NICE Worried Over Non-Implementation Of Masterplans
The Chairman, Abuja chapter of Nigeria Institution of Civil Engineers (NICE), Engr. Ben Ossy Oko has stated that the greatest challenge with Nigeria is non-compliance to the master plan particularly in Abuja. In a chat with Housing News in Abuja, he noted that Abuja is the only city in Nigeria that was designed before government started providing infrastructures.
He maintained that Cambera, the capital of Australia was the first capital city in the world that was designed before building infrastructure followed by Brazilia, the capital of Brazil and the third Abuja. “If you visit these cities, you will see the way they have been able to follow the implementation of the master plan but in Nigeria, reverse is the case”.
Oko stated that NICE has been providing support and professional guidance to the government given that 80 percent of development in Abuja was carried out by civil engineers. He lamented that the sprawling slum settlements in the city was due to the increasing population at the centre and economic downturn that affected the provision of infrastructure This he said energised residents to seek alternative ways of habitation.
“From the Abuja master plan, we are not supposed to have soakaways, electric poles or build houses anywhere without the presence of infrastructure but today; if you visit places like Kuje, Lugbe, Nyanya, Gwagwalada, you will notice the absence of infrastructure”.
The chairman pointed out that government had in the past built mass housing to control illegal settlements as seen in places like Apo and Pegi. Oko disclosed that their job as a professional body is to advise the government on best ways to reduce slums which is to channel resources towards speedy development of the city. He further pleaded with federal government to develop alternative means of transportation by investing heavily on railways instead of constructing many roads.

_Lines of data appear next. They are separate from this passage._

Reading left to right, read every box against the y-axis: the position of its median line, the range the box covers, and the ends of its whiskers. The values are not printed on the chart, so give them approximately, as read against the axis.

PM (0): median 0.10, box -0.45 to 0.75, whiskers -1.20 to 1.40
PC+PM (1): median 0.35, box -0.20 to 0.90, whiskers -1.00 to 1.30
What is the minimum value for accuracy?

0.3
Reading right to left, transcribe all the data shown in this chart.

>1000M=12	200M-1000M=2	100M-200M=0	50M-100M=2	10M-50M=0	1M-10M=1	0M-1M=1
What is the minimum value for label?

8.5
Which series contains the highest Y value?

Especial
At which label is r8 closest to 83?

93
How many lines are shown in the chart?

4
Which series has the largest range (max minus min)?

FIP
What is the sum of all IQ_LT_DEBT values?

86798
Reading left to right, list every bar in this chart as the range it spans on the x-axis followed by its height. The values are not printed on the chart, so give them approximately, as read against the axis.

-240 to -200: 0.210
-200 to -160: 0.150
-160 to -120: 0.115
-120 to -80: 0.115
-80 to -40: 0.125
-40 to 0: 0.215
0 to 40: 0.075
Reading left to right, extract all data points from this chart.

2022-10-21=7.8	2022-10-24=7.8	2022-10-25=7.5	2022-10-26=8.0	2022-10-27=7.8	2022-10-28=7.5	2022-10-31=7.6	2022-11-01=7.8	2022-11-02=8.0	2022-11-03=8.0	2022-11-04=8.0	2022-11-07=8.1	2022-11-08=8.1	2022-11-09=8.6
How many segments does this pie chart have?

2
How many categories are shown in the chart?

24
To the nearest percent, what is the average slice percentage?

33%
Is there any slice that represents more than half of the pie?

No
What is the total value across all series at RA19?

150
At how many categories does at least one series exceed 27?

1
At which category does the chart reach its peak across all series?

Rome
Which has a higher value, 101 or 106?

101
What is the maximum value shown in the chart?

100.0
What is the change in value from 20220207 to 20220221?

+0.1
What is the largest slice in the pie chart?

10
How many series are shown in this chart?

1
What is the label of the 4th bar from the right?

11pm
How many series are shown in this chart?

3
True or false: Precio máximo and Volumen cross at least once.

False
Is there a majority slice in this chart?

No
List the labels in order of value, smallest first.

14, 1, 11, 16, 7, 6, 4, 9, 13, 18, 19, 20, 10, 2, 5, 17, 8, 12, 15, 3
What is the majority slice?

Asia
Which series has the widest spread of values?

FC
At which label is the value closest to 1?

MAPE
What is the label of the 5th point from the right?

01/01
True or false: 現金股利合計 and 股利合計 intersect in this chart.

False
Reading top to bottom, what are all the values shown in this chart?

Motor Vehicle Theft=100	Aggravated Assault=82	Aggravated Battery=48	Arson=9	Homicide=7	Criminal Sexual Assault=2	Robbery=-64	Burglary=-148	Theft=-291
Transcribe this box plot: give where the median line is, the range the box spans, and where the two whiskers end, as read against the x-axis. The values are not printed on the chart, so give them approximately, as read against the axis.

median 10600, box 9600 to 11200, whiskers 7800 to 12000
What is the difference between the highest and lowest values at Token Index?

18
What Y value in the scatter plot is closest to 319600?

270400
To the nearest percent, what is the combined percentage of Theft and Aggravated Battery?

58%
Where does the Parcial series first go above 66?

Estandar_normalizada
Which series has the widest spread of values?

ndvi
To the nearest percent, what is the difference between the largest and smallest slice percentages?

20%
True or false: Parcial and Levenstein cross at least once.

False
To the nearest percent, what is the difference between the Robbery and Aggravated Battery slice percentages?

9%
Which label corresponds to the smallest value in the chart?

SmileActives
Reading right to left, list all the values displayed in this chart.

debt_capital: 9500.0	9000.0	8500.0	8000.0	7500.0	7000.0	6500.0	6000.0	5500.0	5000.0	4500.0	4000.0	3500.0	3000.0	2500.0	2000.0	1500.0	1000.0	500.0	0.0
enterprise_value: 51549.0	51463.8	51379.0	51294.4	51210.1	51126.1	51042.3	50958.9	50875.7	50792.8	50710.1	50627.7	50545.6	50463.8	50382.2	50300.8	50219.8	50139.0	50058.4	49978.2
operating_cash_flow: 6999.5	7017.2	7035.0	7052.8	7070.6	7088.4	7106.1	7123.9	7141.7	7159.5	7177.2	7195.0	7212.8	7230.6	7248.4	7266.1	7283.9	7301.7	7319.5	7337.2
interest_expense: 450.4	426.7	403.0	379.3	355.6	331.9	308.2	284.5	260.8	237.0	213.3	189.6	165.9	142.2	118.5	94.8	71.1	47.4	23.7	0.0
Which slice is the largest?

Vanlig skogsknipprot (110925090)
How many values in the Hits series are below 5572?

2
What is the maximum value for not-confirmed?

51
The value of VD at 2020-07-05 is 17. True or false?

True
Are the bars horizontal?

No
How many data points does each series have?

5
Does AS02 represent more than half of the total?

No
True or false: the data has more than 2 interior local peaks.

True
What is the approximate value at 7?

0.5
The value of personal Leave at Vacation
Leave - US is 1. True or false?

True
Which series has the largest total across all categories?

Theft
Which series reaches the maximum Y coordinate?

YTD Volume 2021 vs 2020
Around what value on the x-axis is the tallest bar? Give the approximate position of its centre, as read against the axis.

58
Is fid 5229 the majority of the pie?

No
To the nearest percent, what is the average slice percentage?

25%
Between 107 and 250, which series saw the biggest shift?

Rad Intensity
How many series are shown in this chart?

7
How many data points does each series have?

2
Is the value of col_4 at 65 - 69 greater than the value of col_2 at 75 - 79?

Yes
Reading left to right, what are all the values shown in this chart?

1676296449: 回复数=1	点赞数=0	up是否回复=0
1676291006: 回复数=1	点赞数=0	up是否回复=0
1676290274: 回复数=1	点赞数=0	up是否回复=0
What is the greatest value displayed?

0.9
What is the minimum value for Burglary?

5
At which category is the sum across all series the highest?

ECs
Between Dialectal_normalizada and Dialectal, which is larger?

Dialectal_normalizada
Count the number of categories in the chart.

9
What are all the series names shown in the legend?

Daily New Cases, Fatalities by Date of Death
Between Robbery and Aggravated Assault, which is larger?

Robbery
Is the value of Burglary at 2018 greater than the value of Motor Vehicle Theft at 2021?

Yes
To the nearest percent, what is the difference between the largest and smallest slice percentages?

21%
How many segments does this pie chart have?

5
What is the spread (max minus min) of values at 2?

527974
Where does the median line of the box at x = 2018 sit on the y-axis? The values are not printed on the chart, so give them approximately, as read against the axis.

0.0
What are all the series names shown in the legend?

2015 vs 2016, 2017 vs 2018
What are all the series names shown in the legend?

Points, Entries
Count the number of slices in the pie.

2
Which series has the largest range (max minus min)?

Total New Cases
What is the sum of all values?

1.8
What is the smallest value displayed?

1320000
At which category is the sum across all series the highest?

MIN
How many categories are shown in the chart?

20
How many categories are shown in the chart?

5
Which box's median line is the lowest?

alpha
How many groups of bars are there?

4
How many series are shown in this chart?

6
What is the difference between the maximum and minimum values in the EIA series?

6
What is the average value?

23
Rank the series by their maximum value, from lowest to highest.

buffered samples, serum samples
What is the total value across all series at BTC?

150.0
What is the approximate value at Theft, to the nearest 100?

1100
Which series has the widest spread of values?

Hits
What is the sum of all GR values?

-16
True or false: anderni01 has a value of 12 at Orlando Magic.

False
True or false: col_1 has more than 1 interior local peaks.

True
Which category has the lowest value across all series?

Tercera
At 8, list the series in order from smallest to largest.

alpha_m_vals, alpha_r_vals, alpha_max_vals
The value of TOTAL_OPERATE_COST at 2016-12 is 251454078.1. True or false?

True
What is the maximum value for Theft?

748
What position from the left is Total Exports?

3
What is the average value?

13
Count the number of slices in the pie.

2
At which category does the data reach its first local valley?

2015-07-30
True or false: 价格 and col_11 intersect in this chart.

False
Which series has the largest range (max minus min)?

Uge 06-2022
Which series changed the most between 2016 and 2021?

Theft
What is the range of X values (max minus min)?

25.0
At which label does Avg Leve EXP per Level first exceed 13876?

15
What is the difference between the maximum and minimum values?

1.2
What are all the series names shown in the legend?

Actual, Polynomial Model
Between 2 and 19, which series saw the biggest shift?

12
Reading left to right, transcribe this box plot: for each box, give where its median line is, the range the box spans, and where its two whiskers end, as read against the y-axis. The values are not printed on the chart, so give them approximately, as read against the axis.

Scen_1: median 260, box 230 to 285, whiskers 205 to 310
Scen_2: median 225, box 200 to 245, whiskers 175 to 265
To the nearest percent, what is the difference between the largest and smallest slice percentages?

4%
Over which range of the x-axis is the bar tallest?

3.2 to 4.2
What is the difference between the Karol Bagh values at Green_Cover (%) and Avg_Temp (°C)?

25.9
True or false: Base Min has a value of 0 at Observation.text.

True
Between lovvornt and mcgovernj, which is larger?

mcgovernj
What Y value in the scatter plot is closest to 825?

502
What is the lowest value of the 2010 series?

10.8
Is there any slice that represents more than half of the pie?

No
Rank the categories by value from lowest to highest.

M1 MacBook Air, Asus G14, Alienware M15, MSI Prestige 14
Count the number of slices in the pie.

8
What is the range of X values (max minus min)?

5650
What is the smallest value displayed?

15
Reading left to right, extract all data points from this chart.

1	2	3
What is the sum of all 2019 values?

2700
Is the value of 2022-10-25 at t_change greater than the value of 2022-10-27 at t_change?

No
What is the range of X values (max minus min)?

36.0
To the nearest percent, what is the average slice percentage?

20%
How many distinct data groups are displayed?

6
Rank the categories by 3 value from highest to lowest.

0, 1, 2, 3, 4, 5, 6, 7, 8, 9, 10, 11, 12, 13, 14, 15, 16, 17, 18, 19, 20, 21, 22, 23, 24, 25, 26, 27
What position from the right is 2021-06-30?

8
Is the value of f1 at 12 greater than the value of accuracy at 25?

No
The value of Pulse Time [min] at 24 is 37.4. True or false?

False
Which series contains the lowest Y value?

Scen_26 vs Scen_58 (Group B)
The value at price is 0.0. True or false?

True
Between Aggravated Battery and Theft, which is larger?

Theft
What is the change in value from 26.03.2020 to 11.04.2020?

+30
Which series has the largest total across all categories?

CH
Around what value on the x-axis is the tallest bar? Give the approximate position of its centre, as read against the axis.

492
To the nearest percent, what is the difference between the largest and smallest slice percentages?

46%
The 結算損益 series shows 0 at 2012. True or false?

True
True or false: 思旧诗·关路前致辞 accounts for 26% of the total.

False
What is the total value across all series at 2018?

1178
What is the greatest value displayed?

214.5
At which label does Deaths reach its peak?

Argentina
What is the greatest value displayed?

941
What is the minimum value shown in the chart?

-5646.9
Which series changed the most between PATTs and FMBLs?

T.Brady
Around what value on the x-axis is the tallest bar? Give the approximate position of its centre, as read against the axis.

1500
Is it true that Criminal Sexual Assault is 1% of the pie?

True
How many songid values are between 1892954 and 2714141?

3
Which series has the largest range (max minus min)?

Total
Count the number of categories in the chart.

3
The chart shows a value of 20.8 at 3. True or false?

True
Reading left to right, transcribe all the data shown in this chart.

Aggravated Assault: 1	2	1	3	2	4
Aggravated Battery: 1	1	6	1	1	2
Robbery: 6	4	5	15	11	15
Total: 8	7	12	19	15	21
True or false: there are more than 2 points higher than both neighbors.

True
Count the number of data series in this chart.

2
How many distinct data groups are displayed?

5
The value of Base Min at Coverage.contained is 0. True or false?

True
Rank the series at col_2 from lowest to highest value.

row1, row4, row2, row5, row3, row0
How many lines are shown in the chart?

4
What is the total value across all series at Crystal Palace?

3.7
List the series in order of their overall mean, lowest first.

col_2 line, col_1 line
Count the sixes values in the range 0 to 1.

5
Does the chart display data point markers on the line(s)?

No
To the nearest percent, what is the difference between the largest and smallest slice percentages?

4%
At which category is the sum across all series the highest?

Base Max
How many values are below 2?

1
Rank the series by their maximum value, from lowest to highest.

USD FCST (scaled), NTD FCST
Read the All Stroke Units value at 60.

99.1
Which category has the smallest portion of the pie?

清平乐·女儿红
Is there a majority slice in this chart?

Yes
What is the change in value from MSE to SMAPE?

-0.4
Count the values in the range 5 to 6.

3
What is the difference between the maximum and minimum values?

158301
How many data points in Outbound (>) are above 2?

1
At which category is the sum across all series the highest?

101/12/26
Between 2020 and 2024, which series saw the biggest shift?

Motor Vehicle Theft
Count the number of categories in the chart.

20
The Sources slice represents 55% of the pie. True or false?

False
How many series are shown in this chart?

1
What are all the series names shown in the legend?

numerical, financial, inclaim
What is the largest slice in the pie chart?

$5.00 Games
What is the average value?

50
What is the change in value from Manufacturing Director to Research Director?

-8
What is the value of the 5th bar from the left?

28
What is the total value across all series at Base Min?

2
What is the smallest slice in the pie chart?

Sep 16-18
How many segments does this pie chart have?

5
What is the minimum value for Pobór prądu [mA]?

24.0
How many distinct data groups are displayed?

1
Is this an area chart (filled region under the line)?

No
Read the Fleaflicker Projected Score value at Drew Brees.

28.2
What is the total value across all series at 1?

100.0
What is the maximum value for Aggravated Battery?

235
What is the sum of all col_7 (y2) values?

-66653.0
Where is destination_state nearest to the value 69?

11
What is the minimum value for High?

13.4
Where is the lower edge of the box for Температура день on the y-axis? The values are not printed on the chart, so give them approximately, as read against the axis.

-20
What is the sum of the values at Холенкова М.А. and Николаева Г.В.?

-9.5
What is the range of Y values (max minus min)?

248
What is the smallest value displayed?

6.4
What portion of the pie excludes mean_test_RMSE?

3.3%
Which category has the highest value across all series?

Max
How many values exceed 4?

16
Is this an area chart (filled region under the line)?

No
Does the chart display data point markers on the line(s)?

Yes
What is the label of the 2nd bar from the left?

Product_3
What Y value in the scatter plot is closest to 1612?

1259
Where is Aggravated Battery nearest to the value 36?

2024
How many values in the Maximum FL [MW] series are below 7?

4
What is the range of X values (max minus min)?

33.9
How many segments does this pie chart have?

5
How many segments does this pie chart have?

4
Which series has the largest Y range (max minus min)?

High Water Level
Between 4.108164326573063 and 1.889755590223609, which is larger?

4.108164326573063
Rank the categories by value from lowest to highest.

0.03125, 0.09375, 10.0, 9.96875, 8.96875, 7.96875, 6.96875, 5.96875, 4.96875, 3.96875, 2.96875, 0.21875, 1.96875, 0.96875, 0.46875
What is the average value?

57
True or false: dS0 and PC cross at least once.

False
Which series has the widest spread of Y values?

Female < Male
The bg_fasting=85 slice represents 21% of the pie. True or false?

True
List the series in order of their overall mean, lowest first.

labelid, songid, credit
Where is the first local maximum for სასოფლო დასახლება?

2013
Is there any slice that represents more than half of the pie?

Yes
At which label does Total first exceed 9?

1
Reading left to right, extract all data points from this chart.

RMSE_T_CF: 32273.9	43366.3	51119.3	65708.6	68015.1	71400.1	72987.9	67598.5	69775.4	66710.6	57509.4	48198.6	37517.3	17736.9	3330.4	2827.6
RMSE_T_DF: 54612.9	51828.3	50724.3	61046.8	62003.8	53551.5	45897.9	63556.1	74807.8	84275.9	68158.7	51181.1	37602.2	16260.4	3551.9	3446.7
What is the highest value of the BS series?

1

“If we have functional railway system in Abuja, somebody living in Kaduna, Keffi, Abaji doesn’t need to live in the city centre. All they need to do is to enter the train in the morning to the city and when they closes for the day, they will enter similar train back home which is what is applicable in every part of the world”. Oko was optimistic that the institution would continue to advocate for increased alternative means of transportation adding that their job as professional engineers is to advise government on people oriented policies.